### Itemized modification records

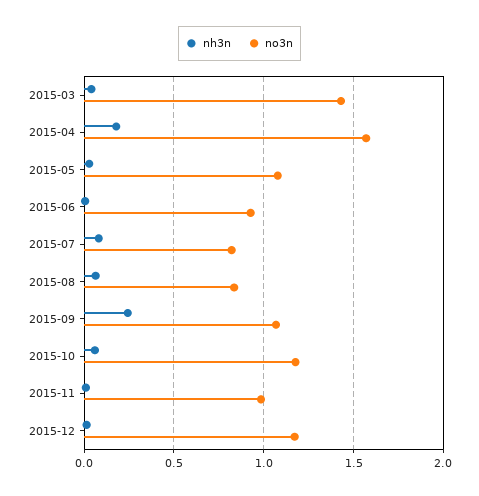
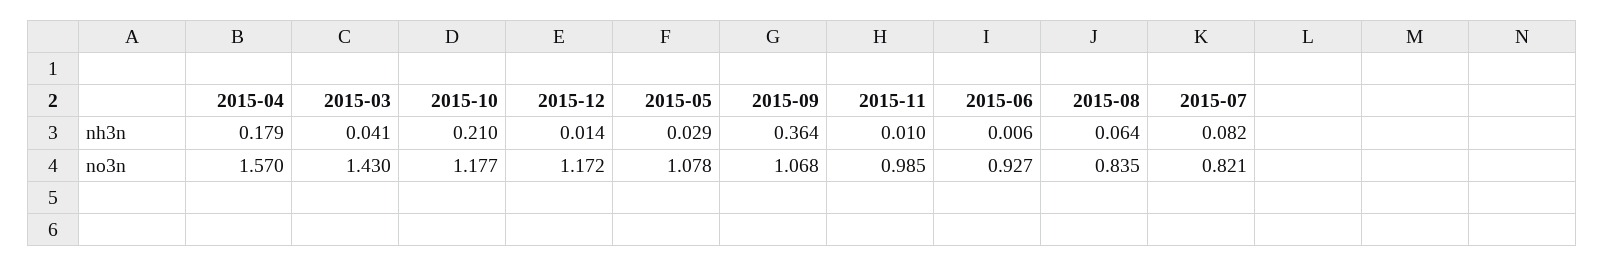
nh3n, 2015-09: 0.25 -> 0.364
nh3n, 2015-10: 0.05 -> 0.21

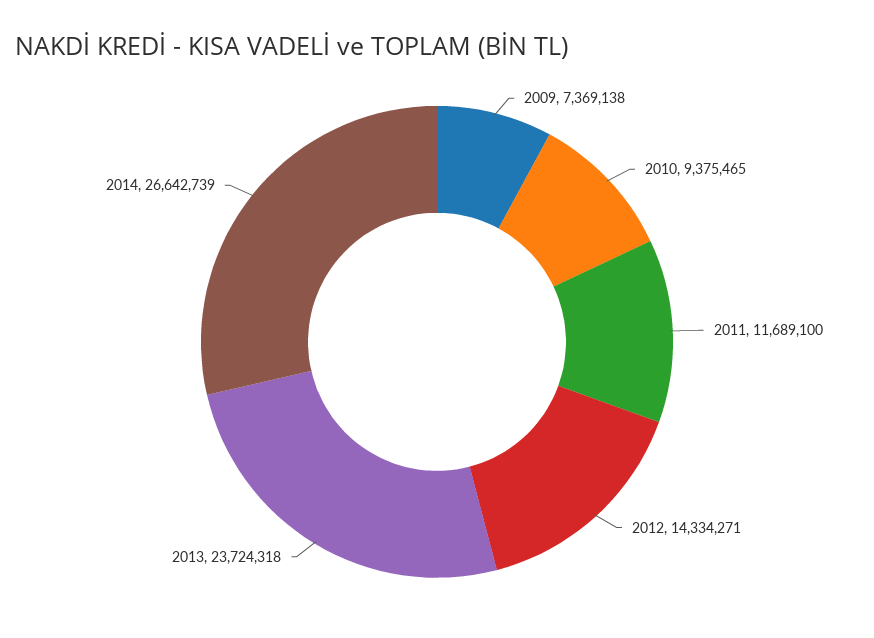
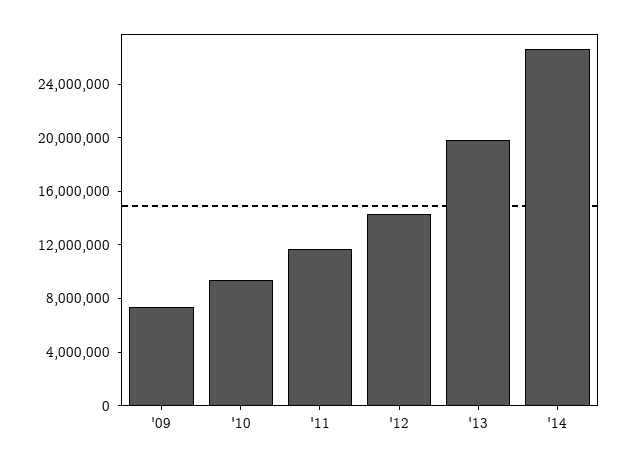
2013: 23724318 -> 20000000

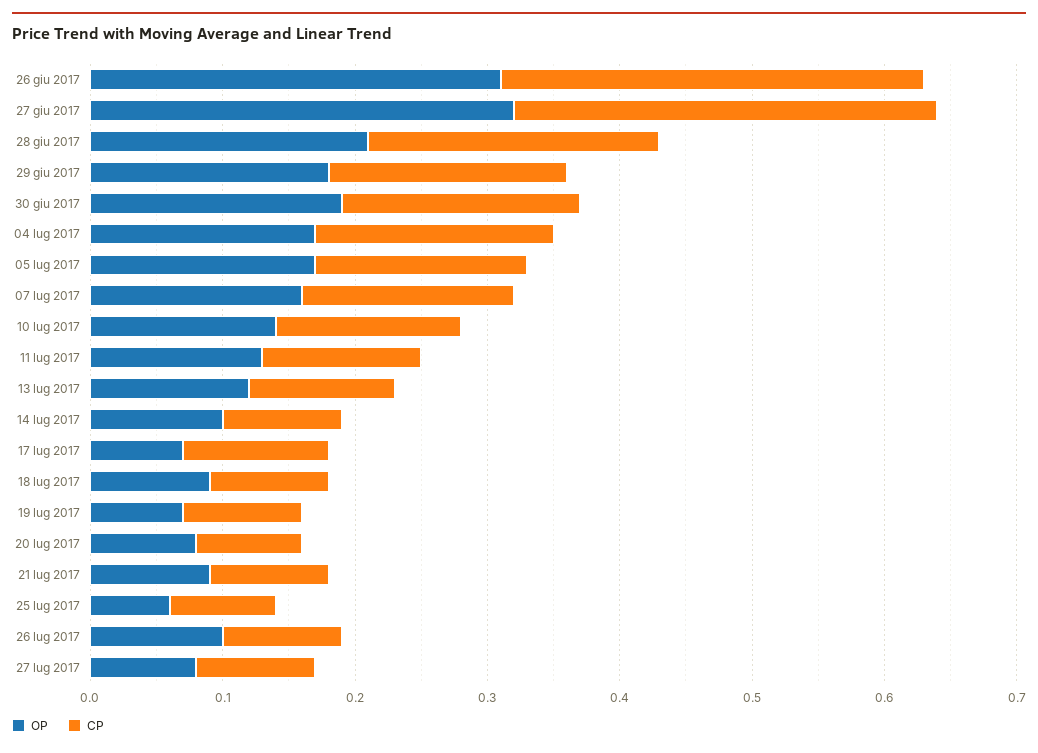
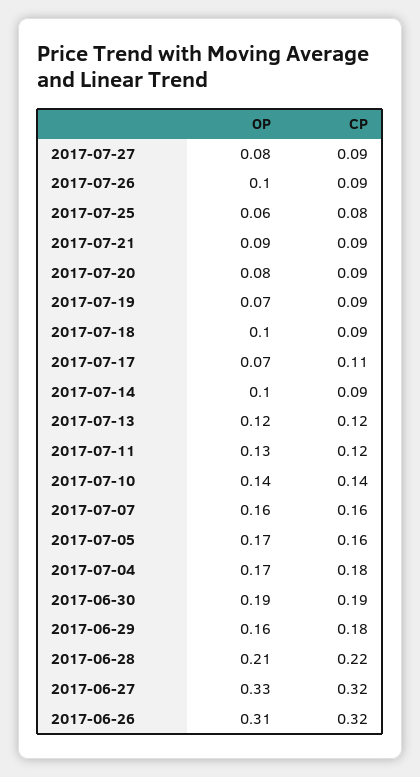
OP, 27 giu 2017: 0.32 -> 0.33
OP, 29 giu 2017: 0.18 -> 0.16
CP, 30 giu 2017: 0.18 -> 0.19
CP, 13 lug 2017: 0.11 -> 0.12
OP, 18 lug 2017: 0.09 -> 0.1
CP, 20 lug 2017: 0.08 -> 0.09

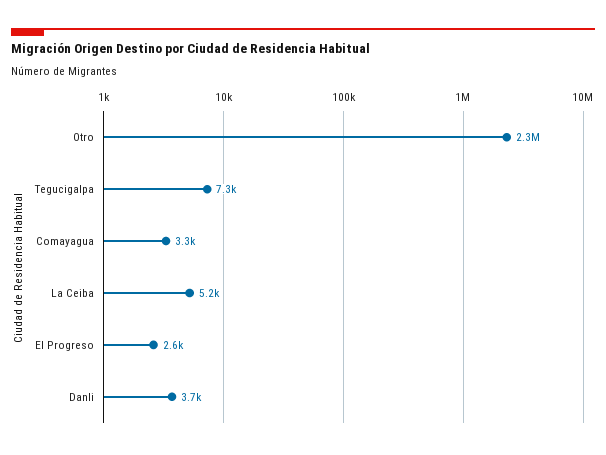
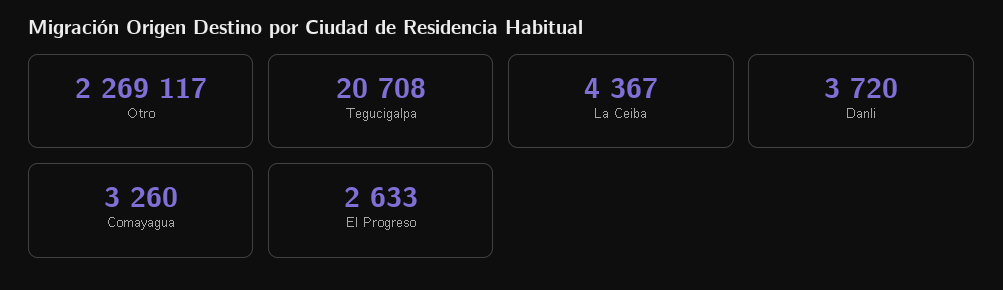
Tegucigalpa: 7300 -> 20708
La Ceiba: 5200 -> 4367

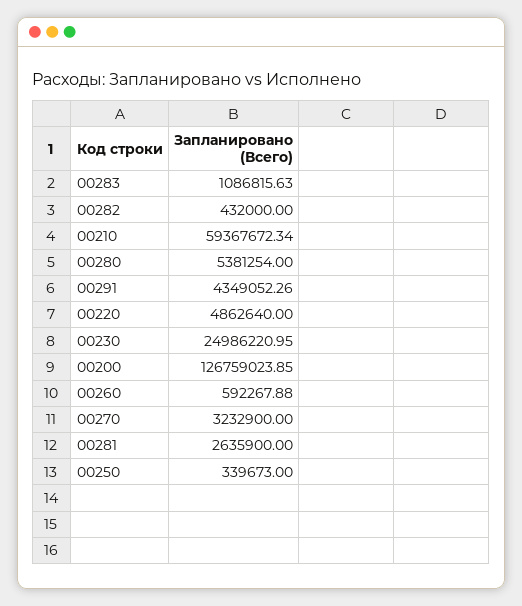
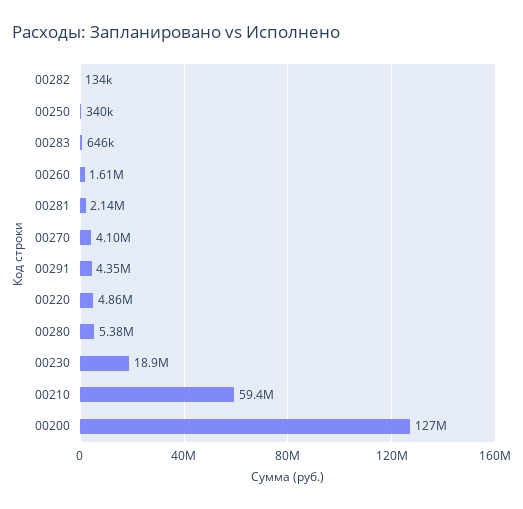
00283: 1086815.63 -> 646000
00282: 432000 -> 134000
00230: 24986220.95 -> 18900000
00260: 592267.88 -> 1610000
00270: 3232900 -> 4100000
00281: 2635900 -> 2140000

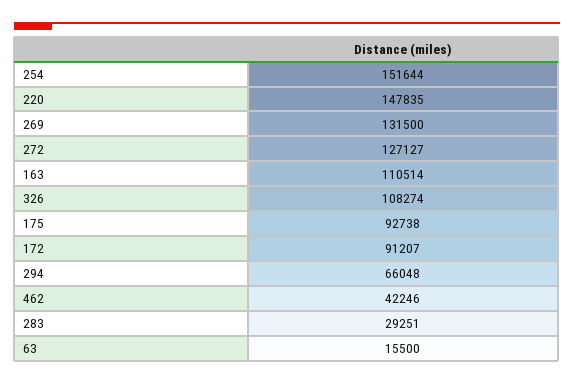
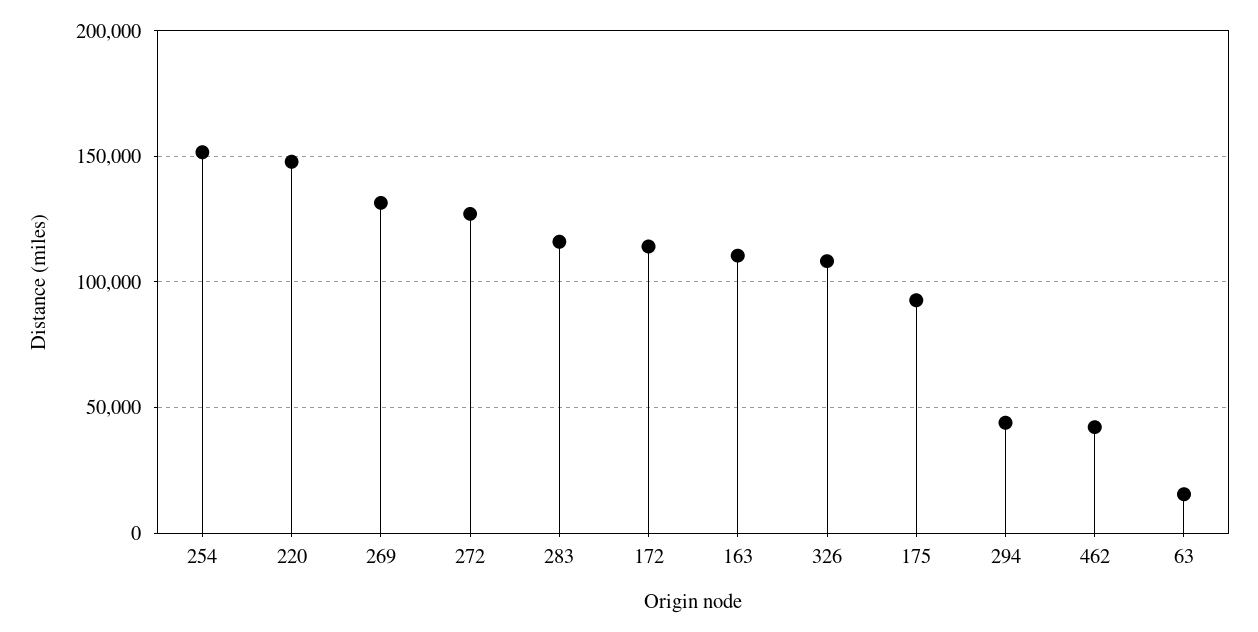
172: 91207 -> 115000
294: 66048 -> 45000
283: 29251 -> 115000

### Work required
Only one thing is required: an exact printout of the lines from the line containing "2013: 23724318 -> 20000000" through the last line of the records, pictures excluded.

### Written solution
2013: 23724318 -> 20000000

OP, 27 giu 2017: 0.32 -> 0.33
OP, 29 giu 2017: 0.18 -> 0.16
CP, 30 giu 2017: 0.18 -> 0.19
CP, 13 lug 2017: 0.11 -> 0.12
OP, 18 lug 2017: 0.09 -> 0.1
CP, 20 lug 2017: 0.08 -> 0.09

Tegucigalpa: 7300 -> 20708
La Ceiba: 5200 -> 4367

00283: 1086815.63 -> 646000
00282: 432000 -> 134000
00230: 24986220.95 -> 18900000
00260: 592267.88 -> 1610000
00270: 3232900 -> 4100000
00281: 2635900 -> 2140000

172: 91207 -> 115000
294: 66048 -> 45000
283: 29251 -> 115000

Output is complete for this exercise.